■ **Excerpt provided**
◆ ◆ ◆ ◆ ◆
Hi Vu

See my comments inline [Lennart]

Note. My comments does not give the complete solution. For that I need to use 
more time but may give you some ideas.

/Lennart

> -----Original Message-----
> From: Vu Minh Nguyen [mailto:vu.m.ngu...@dektech.com.au]
> Sent: den 5 april 2016 10:48
> To: Lennart Lund
> Cc: mathi.naic...@oracle.com; opensaf-devel@lists.sourceforge.net
> Subject: RE: [PATCH 1 of 1] log: miss mutex protection for common resource
> in log agent [#1705]
> 
> Hi Lennart,
> 
> Thanks for your proposal.
> 
> Still, there is race condition b/w mds thread and recover/client thread, I
> think.
> 1) Headless while recover thread 2 is running
> 2) Headless while the client thread is accessing/modifying to client list.
> 
[Lennart] In the mds thread the lga_no_server_state_set() is called if server 
down is detected. If recovery state is LGA_RECOVERY2 the thread is stopped
and recovery state is set to state LGA_NO_SERVER. This means that we start all 
over again with recovery state LGA_RECOVERY1 when the server comes back again.
Within the thread the cb lock is taken while the client list is deleted if 
needed.
With a new mutex for lga_state this mutex should also be used in all other 
places where lga_state is handled not the cb_lock. This means that the name 
"recovery2" mutex is not so good instead there should be a lga_state mutex. The 
lga_state variable may also be moved outside the lga_cb structure.
◆ ◆ ◆ ◆ ◆
■ **Information given**
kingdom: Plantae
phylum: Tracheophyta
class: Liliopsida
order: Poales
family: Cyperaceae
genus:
◆ ◆ ◆ ◆ ◆
■ **Task instructions**
1 – Please rewrite the log agent thread from "Within the thread" to "the lga_cb structure.", replacing "cb_lock" with "cb_mutex".
2 – Answer these about the log agent thread:
(a) What two headless situations does Vu list as race conditions?
(b) Which function is called in the mds thread when server down is detected?
(c) If the recovery state is LGA_RECOVERY2 at that point, what state is it set to?

■ **Answers**
1 –
Within the thread the cb lock is taken while the client list is deleted if 
needed.
With a new mutex for lga_state this mutex should also be used in all other 
places where lga_state is handled not the cb_mutex. This means that the name 
"recovery2" mutex is not so good instead there should be a lga_state mutex. The 
lga_state variable may also be moved outside the lga_cb structure.

2 –
(a) Headless while recover thread 2 is running, and headless while the client thread is accessing/modifying the client list.
(b) lga_no_server_state_set()
(c) LGA_NO_SERVER